In practical terms, the cost of allowing the infrastructure to fail into disrepair is unthinkable. With just the surface transportation infrastructure allowed to decay at its current rate of deterioration, the American Society of Civil Engineers estimates that more than 876,000 jobs and $897 billion of the nation’s gross domestic product would be lost by 2020. Across the entire span of the nation’s infrastructure systems, the loss would be 3.5 million jobs, $2.4 trillion in consumer spending, $1.1 trillion in trade and $3.1 trillion to the GDP. This would amount to a $3,100 drop in personal disposable income per year.
With public construction spending at its lowest percentage of the GDP since 1993, questions on how to move forward remain difficult to answer.
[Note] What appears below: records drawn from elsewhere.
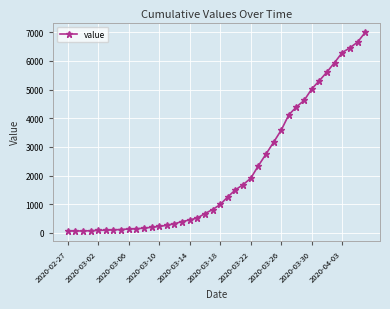

What is the average value?

2141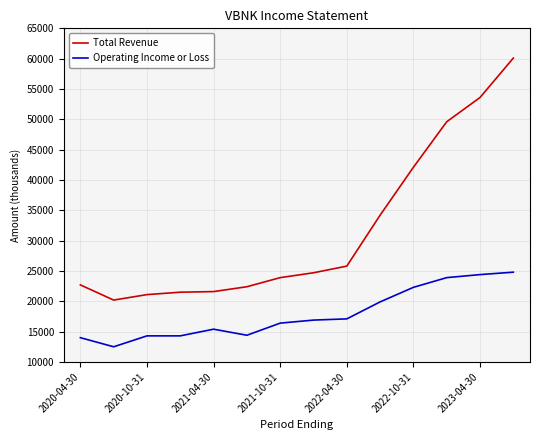

Rank the series by their maximum value, from lowest to highest.

Operating Income or Loss, Total Revenue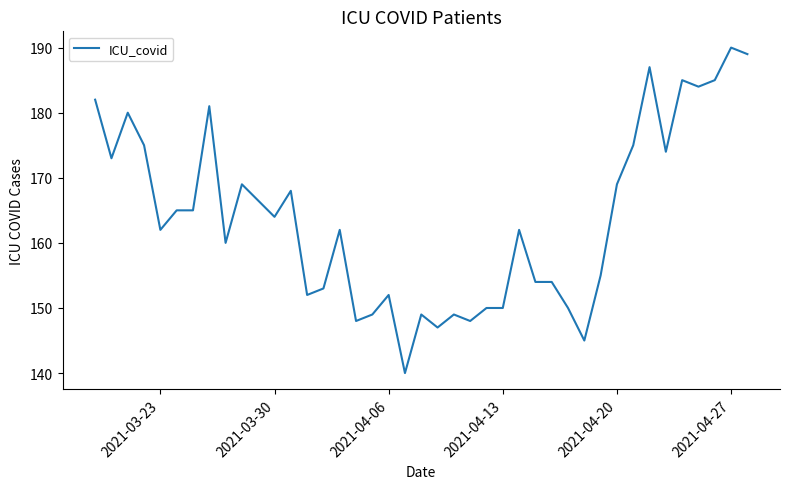

What is the minimum value shown in the chart?

140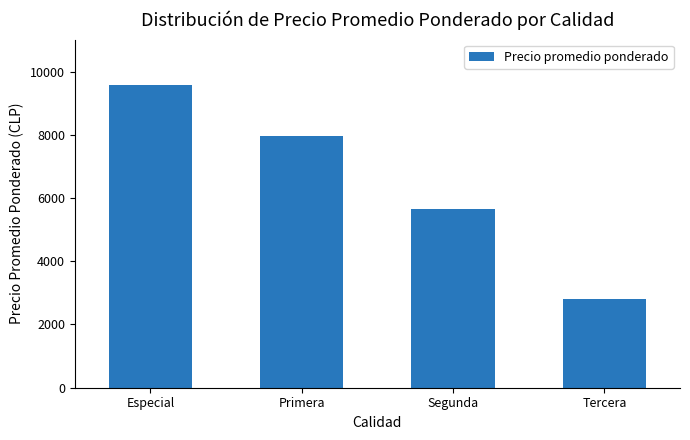

Reading right to left, what are all the values shown in this chart?

2798	5651	7951	9576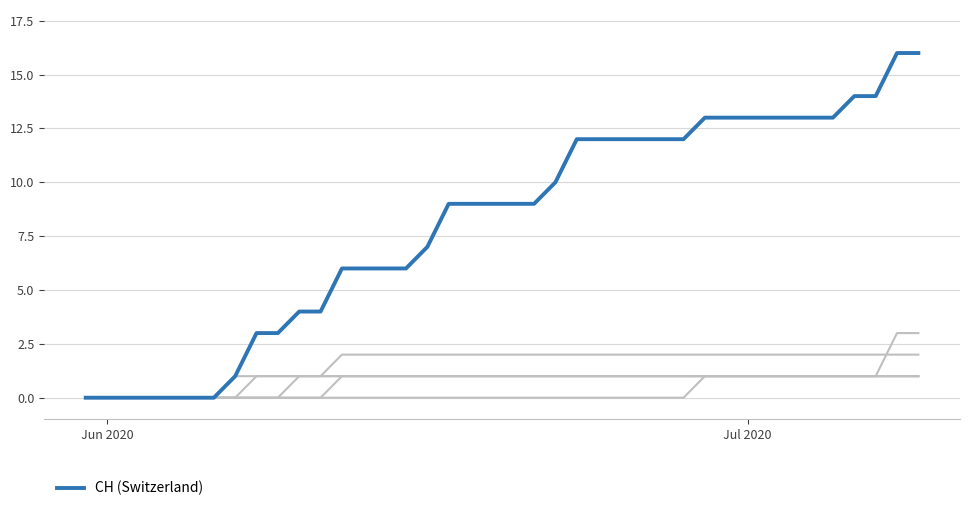

Does the chart have visible grid lines?

Yes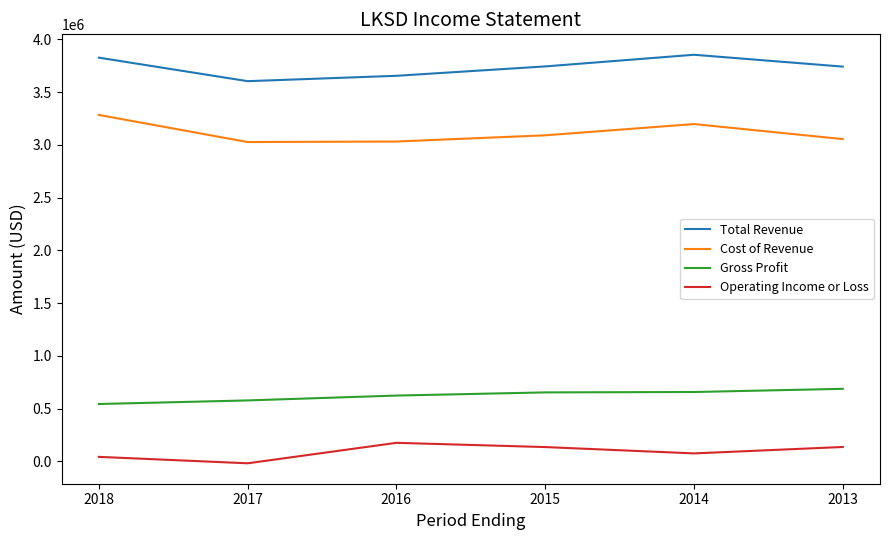

What are all the series names shown in the legend?

Total Revenue, Cost of Revenue, Gross Profit, Operating Income or Loss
While the debate on whether new road construction should be paid for with new toll roads or if there should be a central infrastructure bank to pay for public projects is not likely to come to a conclusion soon, the danger of doing nothing and relying on ever-crumbling infrastructure is growing more difficult to ignore with each news story about a ruptured pipeline, a water main break or continuous gridlock on the roads.
“It’s clear that there is a collective interest in preserving the infrastructure,” said Dinges, “but there are grand disagreements in how to articulate this interest. It is difficult to get agreements on what exactly the responsibility to the infrastructure is or where it lies. Many of the private actors involved in the infrastructure debate would argue that there are no problems, that they have adequately met the needs of their part of the national infrastructure.
“Moving forward is a challenge, and the largest part of that challenge is just getting everyone involved to agree that the cost of moving forward is worth it in the end.”